Laurel felt her heart squeeze.
The week she’d just spent with Dan but without Xander had, she knew—and it troubled her to know it—shown her even more just how very easy it would to be to accept this new life that Xander—courtesy of the Xenakis family’s wealth—could provide for Dan. They could live in this lovely house in this affluent area with no more money worries. Dan could go to that nearby school with all its facilities, its excellent rating. She’d looked it up online and could not but be impressed by its vaunted ethos of character-building and team-playing. Dan could have a very good life here. She could feel herself weakening to accept what Xander wanted her to accept.
Can I really deprive Dan of this?
He had settled in so well, and they’d driven around, exploring the area, and all the while she’d wondered whether to tell Dan they could live here always, if he wanted. But he would say yes, wouldn’t he? And then…
Then there’ll be no going back.
The words were troubling. They troubled her again now as her eyes went to Xander, who was chatting away with Dan. She felt that little jump in her heart rate again, the one she must not allow to happen. Just because Xander had walked back into her life again—
There was no going back from that either.
And somehow, whatever way she could, she was going to have to accept that. Deal with it. Somehow.
Xander stared moodily out over the moonlit gardens from his bedroom window at his hotel. The night air was cooler here in England, but fresh with the fragrance of spring. He was glad to be back. More than glad.
A kick such as he’d never known in his life had gone through him when Dan raced up to him as he’d arrived and that bear hug he’d swept him up in had been the best feeling.
Yet a kick of a different kind had gone through him when he’d set eyes on Laurel. A kick whose cause he could not deny.
His mouth twisted self-mockingly. He’d told her that they had to set aside the enmity between them, but he should set more aside as well—that reaction he got every time he looked at her. Seven years separated them—his failed marriage and a stolen bracelet. All that drew them together was Dan. Nothing else.
He gazed unseeingly over the darkened gardens.
Except that that’s not true—
There was more than Dan drawing them together. There was what had drawn them to each other from the very first. It had been extinguished, forcibly, in the moment he’d seen the glitter of rubies and diamonds in her suitcase. It had been even more forcibly extinguished in the years of his marriage.
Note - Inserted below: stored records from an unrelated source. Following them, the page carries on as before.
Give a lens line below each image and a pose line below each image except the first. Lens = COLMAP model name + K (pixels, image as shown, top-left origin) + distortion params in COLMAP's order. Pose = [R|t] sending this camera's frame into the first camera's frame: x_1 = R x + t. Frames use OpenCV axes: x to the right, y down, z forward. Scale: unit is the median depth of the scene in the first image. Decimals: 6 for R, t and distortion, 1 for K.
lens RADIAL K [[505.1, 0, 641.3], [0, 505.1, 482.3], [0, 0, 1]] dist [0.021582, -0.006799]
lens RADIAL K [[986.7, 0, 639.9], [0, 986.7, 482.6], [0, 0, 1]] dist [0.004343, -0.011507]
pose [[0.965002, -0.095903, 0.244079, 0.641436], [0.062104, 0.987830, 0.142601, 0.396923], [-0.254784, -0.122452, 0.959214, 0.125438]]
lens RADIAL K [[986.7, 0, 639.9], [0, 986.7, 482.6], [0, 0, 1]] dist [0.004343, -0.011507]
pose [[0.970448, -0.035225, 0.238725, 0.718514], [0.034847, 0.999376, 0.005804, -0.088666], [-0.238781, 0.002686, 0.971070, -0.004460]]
But now it was making itself felt again.
Refusing to stay extinguished.
Abruptly, he turned away from the window, pulling the curtains across again. Seven years ago it had taken only a single glance at her sitting at that café reading her history book for him to desire her.
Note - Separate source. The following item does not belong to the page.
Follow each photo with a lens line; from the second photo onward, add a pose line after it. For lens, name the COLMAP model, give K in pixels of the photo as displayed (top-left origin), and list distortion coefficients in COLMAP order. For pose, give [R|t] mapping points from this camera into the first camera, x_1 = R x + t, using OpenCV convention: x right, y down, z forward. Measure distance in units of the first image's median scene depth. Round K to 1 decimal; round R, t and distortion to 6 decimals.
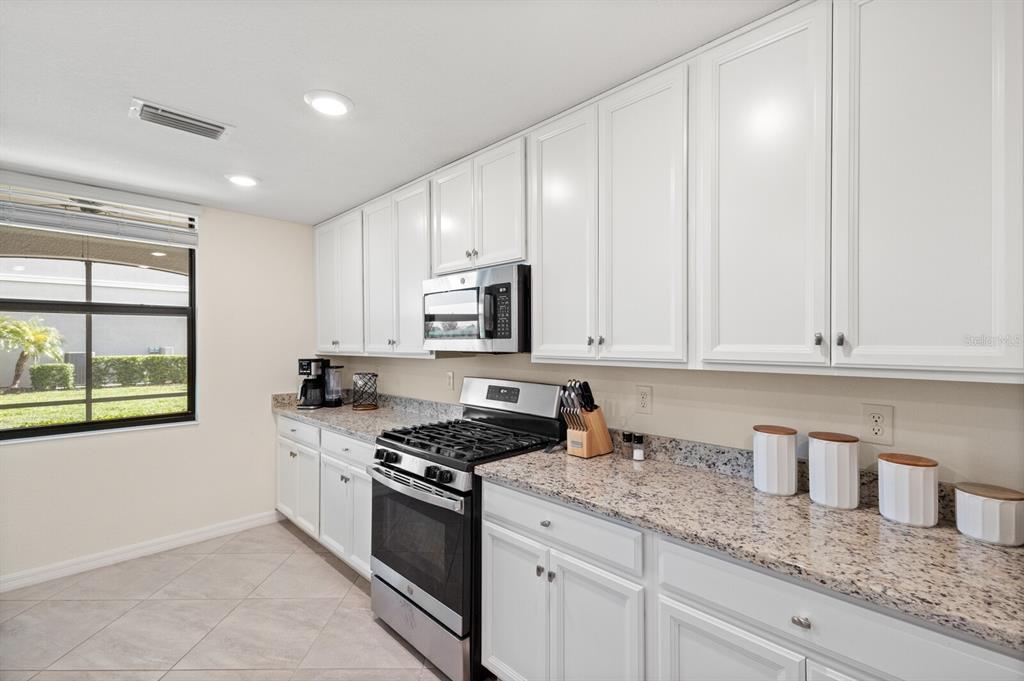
lens RADIAL K [[455.7, 0, 509.9], [0, 455.7, 340.6], [0, 0, 1]] dist [0.022041, -0.000792]
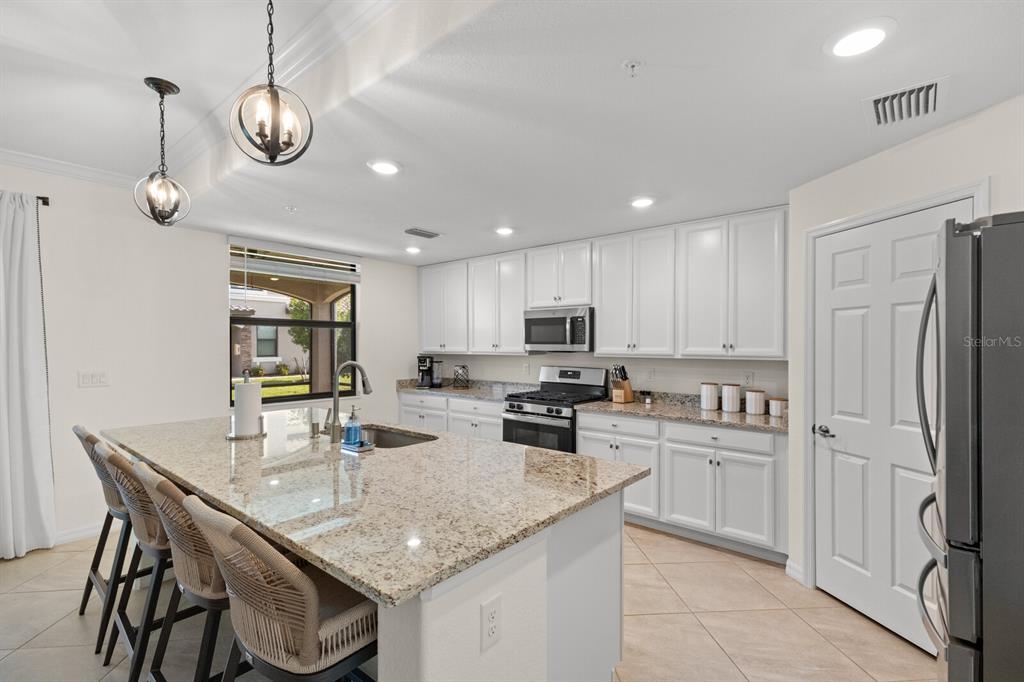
lens RADIAL K [[455.7, 0, 513.9], [0, 455.7, 345.1], [0, 0, 1]] dist [0.022041, -0.000792]
pose [[0.995773, 0.004072, 0.091758, -0.501600], [-0.004445, 0.999983, 0.003870, -0.007603], [-0.091741, -0.004261, 0.995774, -0.976044]]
And it was happening again, just as swiftly and every bit as powerfully.
Carrying him along with it.
Laurel was counting the days towards Easter. Because when it had been and gone, Xander would be as well. Taking himself off to Greece for the Orthodox Easter celebrations. Dan would miss him, but she wouldn’t. She’d be relieved. Even with their new agenda of civility and politeness to each other, she could never relax when Xander was around. She was continually wary—aware of him—and it was getting worse.
That constant flickering of her own reaction to him, which ought to be dying away—surely it should?—wasn’t diminishing in the slightest. Nor did it seem to be doing so in Xander either. She could sense his eyes going to her, resting on her, disturbing her. Making her want to meet his eyes, respond to him…
Doggedly, she made to focus on their time with Dan. Giving him a good time and time with Xander. Whether that was Xander getting stuck in to Dan’s enthusiasms, from his construction toys and, most lately, a train set addition, to taking Dan off to the playground by the green, feeding the extremely well-fed ducks on the pond, playing football in the garden, rambling in the woods behind. Or Xander piling them all into his SUV and venturing further afield to yet more sources of entertainment for a six-year-old, from some exciting caves hollowed out of the chalk hills to a fiendish maze at a grand stately home, which also had a miniature railway to entrance Dan.
They went swimming again, too, at Xander’s hotel, though this time Laurel declined to join them.
“You two have fun,” she said. “I’ll just have a coffee at the café.”
Her announcement drew a look from Xander. “Shame,” he murmured. His eyes rested on her a moment, and she looked away quickly.
Protest rose in her. He must realise perfectly well why she was avoiding the pool, avoiding stripping down to a swimsuit, avoiding seeing him stripped down too.
For God’s sake, the last thing he would want is me drooling over him!
And it was the last thing she wanted to do either. Or its corollary. Having his eyes wash over her.
A sense of danger plucked at her, disquieting and disturbing.